MATERIAL SHOWN section start

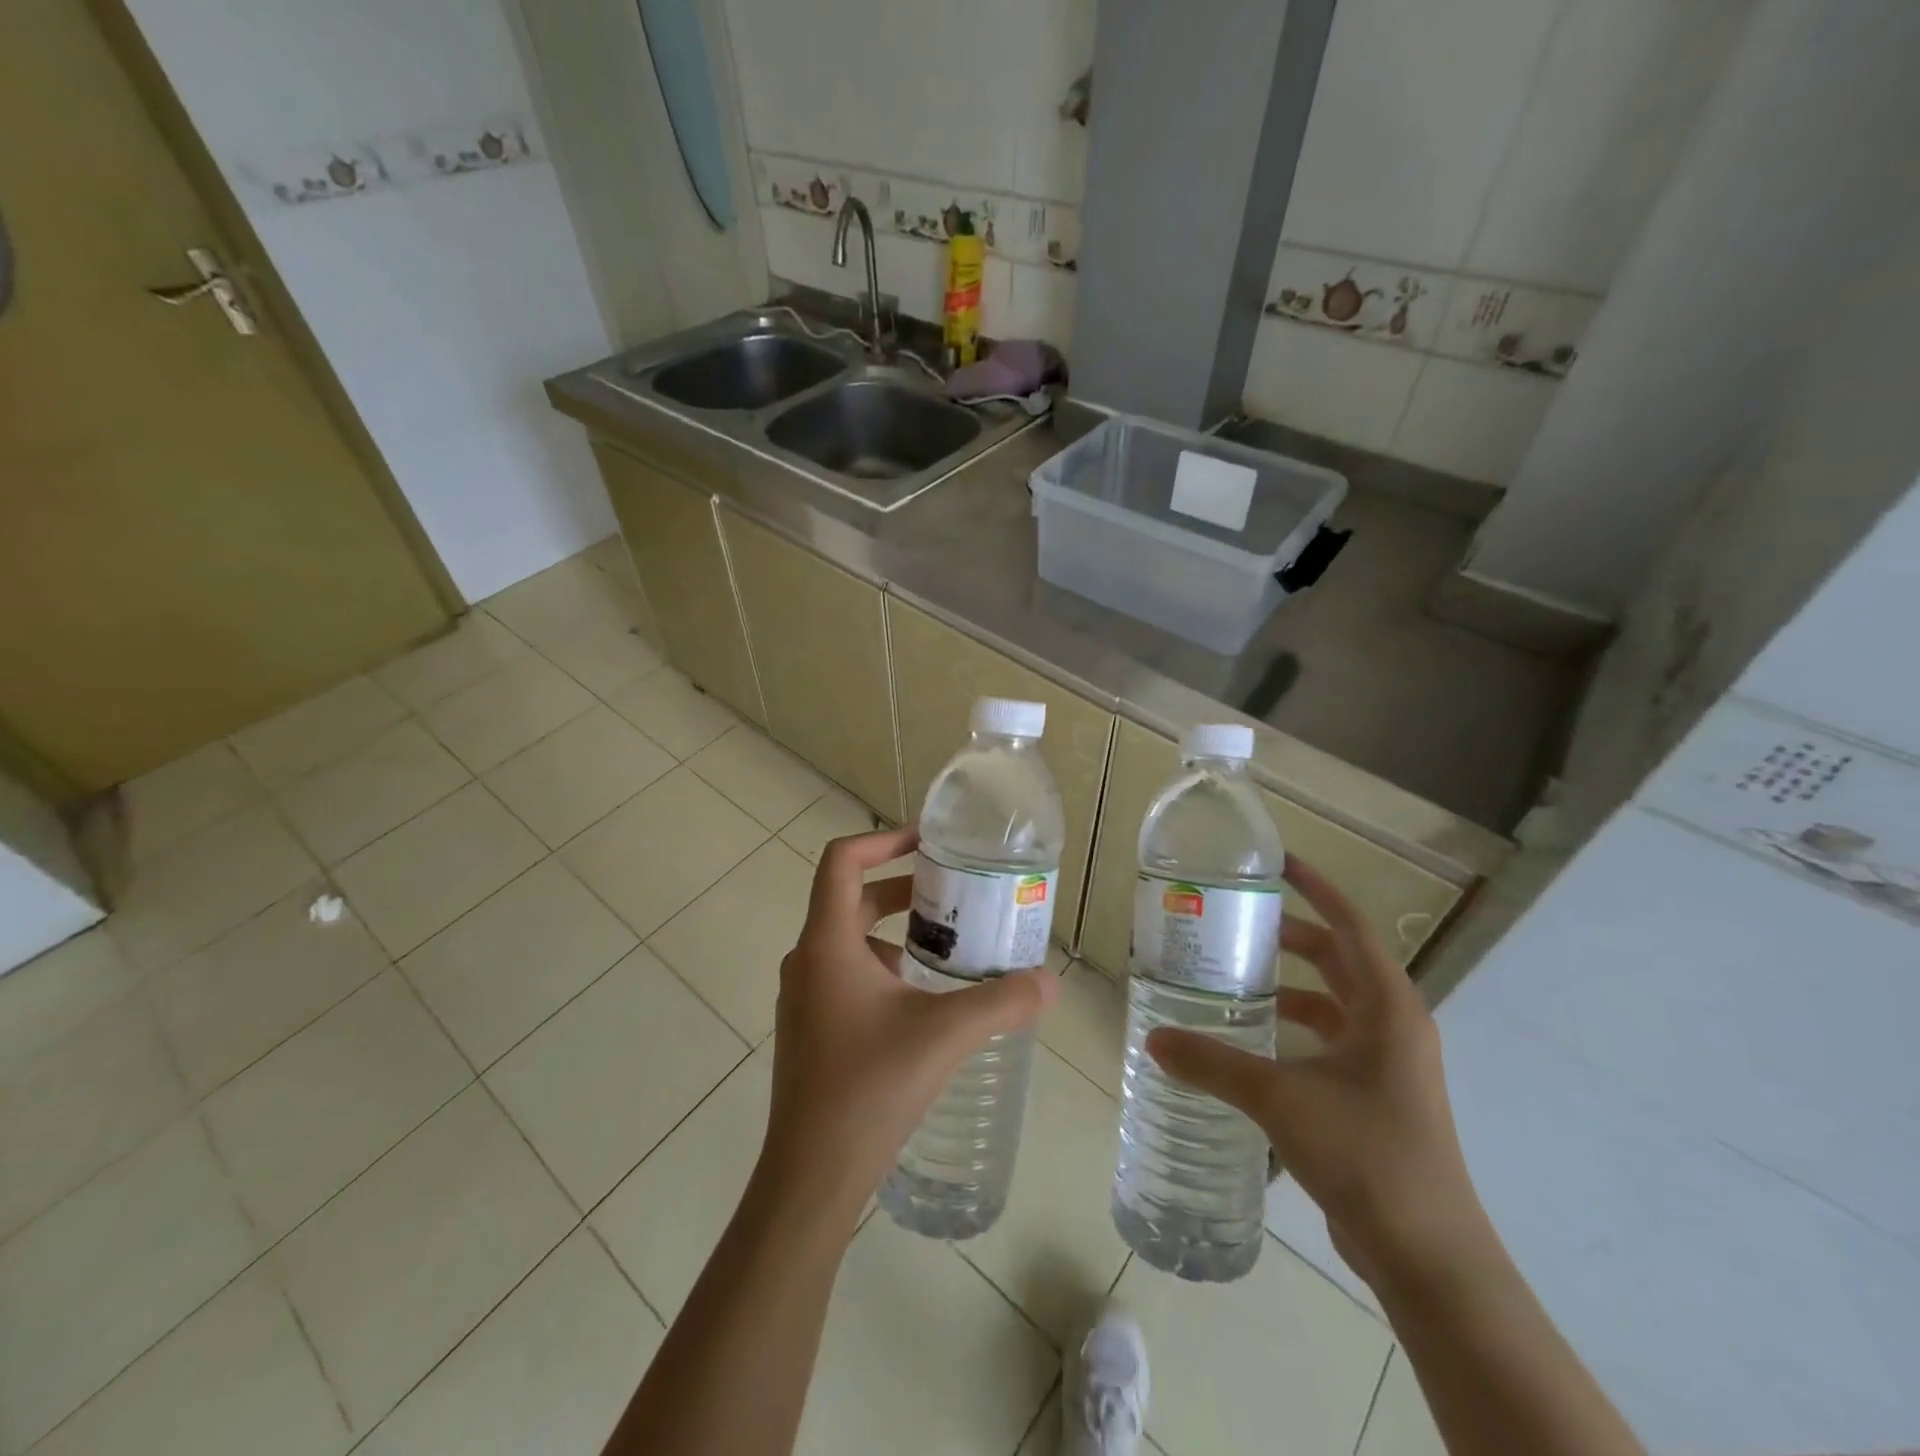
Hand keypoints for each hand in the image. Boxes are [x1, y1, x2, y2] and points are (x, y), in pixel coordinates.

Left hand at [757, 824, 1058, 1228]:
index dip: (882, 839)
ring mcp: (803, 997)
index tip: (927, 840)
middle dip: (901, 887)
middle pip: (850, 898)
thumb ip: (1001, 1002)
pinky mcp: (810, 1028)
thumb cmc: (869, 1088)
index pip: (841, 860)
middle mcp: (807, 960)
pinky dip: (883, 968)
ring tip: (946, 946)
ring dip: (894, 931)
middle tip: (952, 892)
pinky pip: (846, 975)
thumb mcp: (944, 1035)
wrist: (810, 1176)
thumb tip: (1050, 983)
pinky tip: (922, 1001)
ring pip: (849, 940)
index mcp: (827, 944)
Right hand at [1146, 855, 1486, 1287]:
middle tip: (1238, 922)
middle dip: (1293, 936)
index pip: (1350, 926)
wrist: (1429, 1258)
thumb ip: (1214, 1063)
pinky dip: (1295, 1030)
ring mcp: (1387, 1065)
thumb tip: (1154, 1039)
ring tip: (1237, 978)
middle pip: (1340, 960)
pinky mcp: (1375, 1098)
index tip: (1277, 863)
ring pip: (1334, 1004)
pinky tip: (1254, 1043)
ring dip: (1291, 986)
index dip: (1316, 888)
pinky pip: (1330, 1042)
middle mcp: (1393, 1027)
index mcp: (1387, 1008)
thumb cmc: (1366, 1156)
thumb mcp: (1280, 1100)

MATERIAL SHOWN section end
MATERIAL SHOWN section start

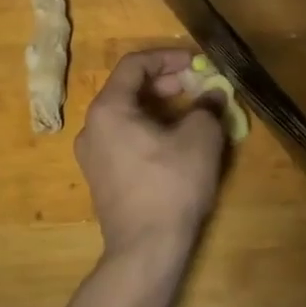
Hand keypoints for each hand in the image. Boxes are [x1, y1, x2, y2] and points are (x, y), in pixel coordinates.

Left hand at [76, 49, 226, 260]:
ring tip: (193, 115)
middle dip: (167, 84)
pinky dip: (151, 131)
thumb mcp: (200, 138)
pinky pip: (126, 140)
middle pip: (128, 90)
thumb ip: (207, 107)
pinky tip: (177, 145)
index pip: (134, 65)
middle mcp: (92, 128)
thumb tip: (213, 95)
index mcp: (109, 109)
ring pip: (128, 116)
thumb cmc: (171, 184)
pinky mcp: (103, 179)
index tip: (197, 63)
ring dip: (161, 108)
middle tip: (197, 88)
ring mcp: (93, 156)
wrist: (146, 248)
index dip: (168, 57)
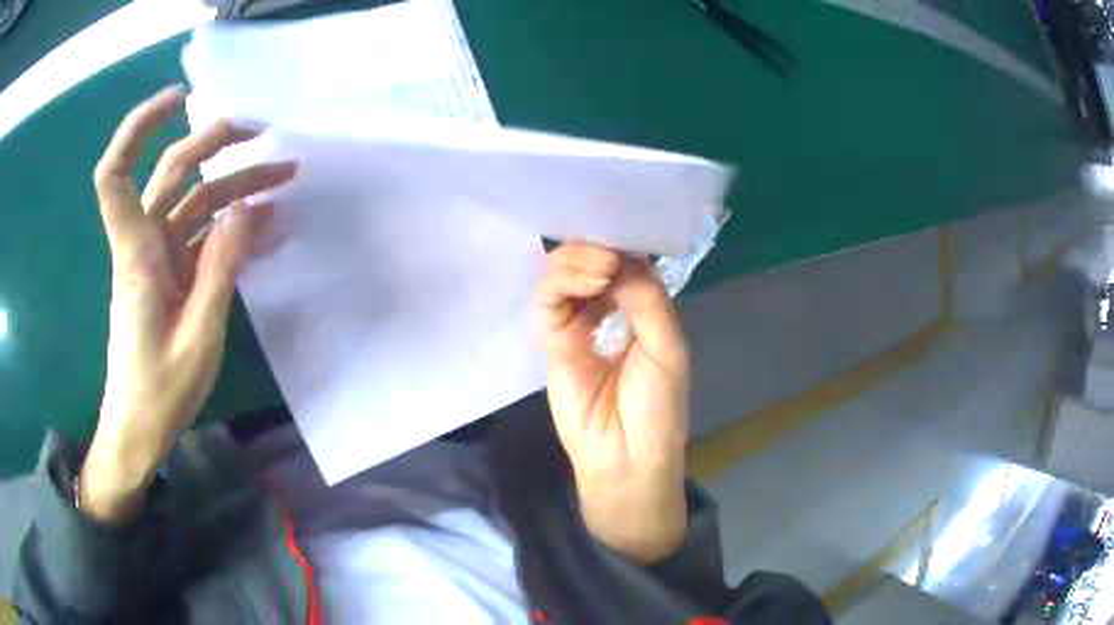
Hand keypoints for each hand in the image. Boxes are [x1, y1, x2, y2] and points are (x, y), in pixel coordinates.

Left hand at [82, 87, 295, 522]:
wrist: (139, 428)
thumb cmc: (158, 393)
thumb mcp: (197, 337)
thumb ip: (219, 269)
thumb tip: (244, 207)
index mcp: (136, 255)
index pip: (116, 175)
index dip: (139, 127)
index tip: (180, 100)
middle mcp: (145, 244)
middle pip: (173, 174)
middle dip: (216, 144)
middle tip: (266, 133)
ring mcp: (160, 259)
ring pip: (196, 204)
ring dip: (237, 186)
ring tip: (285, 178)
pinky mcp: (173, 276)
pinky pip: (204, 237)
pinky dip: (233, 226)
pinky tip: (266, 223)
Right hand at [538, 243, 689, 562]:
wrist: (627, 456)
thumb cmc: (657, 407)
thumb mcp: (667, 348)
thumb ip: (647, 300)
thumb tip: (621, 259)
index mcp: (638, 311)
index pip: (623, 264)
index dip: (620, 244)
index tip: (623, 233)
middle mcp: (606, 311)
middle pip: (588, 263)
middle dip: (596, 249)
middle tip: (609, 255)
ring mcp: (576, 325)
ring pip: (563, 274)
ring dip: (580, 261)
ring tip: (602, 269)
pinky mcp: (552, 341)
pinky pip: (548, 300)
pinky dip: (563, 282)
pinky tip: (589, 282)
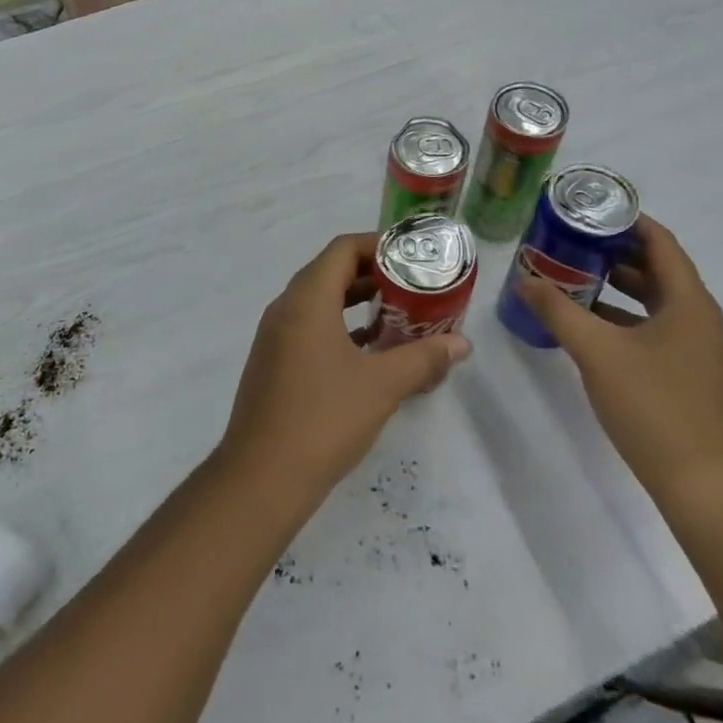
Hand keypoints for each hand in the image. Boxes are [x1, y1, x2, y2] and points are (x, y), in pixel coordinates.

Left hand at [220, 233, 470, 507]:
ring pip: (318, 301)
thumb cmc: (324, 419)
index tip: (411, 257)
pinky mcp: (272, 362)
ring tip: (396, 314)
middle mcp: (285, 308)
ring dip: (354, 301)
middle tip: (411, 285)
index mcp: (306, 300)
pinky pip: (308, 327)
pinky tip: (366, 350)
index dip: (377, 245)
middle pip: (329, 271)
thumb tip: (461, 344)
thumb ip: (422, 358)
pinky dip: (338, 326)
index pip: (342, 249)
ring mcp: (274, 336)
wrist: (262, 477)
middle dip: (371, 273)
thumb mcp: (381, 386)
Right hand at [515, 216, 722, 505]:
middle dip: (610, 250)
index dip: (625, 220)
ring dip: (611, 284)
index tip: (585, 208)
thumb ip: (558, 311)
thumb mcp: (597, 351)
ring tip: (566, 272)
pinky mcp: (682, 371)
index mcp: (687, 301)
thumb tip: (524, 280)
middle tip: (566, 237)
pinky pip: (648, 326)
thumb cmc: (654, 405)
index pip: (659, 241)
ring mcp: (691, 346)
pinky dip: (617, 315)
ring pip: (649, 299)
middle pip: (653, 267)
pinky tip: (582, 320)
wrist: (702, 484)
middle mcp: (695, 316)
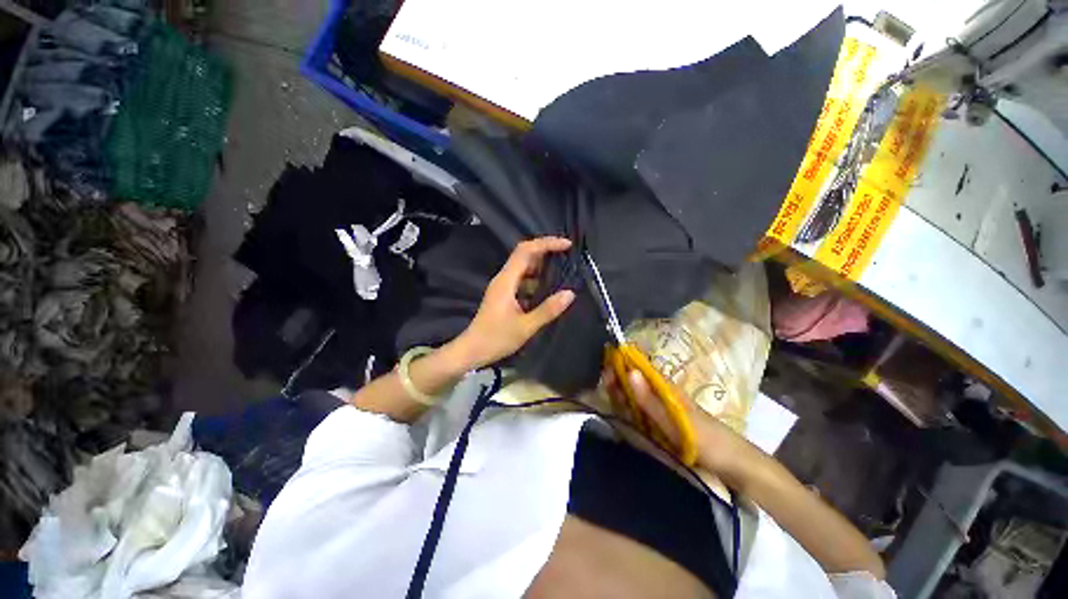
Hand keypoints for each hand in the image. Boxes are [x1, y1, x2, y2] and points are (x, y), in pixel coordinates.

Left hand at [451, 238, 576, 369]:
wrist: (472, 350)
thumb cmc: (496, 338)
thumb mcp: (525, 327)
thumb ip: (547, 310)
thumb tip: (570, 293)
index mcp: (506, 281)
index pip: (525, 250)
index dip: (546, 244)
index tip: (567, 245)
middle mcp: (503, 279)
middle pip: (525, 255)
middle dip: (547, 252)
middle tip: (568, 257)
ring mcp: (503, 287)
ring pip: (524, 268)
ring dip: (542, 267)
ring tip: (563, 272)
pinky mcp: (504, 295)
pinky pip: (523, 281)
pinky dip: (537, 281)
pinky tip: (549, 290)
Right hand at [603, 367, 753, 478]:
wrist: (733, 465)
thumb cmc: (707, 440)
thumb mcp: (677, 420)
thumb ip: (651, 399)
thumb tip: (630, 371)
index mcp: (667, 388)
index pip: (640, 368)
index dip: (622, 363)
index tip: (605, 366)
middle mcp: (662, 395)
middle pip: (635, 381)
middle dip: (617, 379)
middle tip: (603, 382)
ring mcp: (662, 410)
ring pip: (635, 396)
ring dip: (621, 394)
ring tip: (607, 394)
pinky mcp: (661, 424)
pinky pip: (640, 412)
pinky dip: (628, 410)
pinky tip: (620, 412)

MATERIAL SHOWN section end

__WORK TASK__:
Please go through the data above and copy each line that has the word "Left".

__EXERCISE SOLUTION__:
Left hand at [757, 824, 1058, 1228]:
Left hand at [76, 49, 226, 260]:
Left hand at [82, 87, 295, 522]:
Left hand at [220, 233, 470, 507]:
Left hand at [451, 238, 576, 369]:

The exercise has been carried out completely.